Que faire alors ? Quelle a été la réplique de Jésus ? Il est passé, n’a pas détourné sa face divine de l’horreur, son cœur d’homme de l’inhumain. Il a traversé, et dans l’urgence, il a soulagé, guéri, rendu la vie. Il y a urgence de répliquer, de faire reculer le mal en s’engageant décidément contre lui comme nous l’avons promis au jour de notre baptême. Rejetez-vous le mal et le péché et ce qui y conduit ? Le rejeter c’est le dénoncer, sans cesse, crier avec les victimes pour dire non, relever les manches pour tenter d’endiguer le mal si l’on ne peut pas le faire reculer.
Les techniques et la médecine diront certains sont plus efficaces que Jésus pour faire reculer la mort. A supposer que la technique ne soit pas aussi force de destruction de l’homme, elle est effectivement à notre service et c’est par elle aussi que nous retroussons nos manches pour faire reculer la mort. Mais la vaincre est une autre affaire. Nous le savons par exemple lorsqu’il n’y a plus rien à faire pour tel malade si ce n’est à être là pour lui tenir la main alors que s’avance l’inconnu du grand passage.
Si la mort est le dernier ennemi c’est que, bien que, nous le croyons, vaincue par Jésus, son empire demeure. La victoire de Jésus n’est crédible que par notre engagement contre la mort, contre le mal. Rejeter le mal, le dénoncer, l’endiguer et compatir n’est pas qu’une histoire de morale, de recherche du bien. C’est une profession de foi. C’est ce qui peut laisser Dieu exister.




Seigneur, nous te prions pour que l’Eglise se tienne toujours aux côtés de ceux qui luttent contre la mort et l’injustice, contre le mal et la violence, afin qu’ils trouvent en elle la maison familiale où ils viennent refaire leur force, auberge du Bon Samaritain ou d’Emmaüs.

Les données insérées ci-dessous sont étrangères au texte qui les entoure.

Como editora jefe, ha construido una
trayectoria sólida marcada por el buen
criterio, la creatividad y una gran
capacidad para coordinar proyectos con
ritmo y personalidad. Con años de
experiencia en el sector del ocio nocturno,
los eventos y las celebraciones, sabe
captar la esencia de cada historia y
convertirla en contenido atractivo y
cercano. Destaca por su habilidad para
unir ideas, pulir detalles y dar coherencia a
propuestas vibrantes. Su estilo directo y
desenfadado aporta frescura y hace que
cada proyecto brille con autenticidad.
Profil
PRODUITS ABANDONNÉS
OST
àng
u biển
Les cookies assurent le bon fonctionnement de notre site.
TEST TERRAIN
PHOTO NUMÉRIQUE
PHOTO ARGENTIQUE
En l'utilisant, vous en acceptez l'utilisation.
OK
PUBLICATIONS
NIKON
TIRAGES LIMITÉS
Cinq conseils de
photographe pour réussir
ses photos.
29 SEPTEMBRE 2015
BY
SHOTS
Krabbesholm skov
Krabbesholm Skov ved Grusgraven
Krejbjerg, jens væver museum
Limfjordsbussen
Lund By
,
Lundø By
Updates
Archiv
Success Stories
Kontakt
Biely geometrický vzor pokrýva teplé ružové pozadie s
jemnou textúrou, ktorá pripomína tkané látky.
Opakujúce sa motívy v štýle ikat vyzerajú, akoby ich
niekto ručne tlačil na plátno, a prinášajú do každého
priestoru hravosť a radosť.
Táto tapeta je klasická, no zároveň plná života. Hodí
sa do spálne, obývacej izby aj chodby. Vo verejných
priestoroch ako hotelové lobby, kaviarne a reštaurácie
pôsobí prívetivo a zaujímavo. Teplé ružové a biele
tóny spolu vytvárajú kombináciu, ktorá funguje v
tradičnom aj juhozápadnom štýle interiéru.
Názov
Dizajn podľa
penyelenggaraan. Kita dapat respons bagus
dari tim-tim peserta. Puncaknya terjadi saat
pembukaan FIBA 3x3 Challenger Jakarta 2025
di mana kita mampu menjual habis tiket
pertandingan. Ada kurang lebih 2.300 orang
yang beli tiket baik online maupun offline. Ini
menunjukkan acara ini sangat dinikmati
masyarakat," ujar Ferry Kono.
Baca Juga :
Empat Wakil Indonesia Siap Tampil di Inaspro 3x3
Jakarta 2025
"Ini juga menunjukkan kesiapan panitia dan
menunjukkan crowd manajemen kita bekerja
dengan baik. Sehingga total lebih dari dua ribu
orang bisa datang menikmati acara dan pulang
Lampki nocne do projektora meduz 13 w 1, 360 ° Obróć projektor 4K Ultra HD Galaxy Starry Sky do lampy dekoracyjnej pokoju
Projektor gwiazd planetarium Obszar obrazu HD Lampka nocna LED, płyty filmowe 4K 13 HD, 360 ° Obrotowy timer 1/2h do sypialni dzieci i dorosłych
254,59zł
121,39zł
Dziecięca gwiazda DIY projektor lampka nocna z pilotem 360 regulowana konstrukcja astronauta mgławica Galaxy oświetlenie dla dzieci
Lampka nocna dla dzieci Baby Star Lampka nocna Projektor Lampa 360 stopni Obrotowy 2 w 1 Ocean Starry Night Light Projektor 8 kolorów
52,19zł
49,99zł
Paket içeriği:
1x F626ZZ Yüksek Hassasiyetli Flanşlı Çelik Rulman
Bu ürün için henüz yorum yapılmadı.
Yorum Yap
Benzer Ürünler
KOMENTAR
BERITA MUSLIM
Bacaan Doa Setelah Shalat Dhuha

Seigneur, nous te prions pour ceux qui souffrent et crèvent, en Syrie, au Nigéria, au Mali, en tant d’autres endroits encore. Qu’ils sachent trouver en toi et dans leurs frères le réconfort et la paix.

Seigneur, nous te prions pour ceux qui partent en vacances. Qu’ils emploient ces jours de repos à travailler à leur humanisation et à celle de ceux qu’ils rencontreront. Nous te prions aussi pour ceux qui n’auront pas de vacances, parce qu’ils n’ont pas de travail, parce qu’ils n’en ont pas les moyens.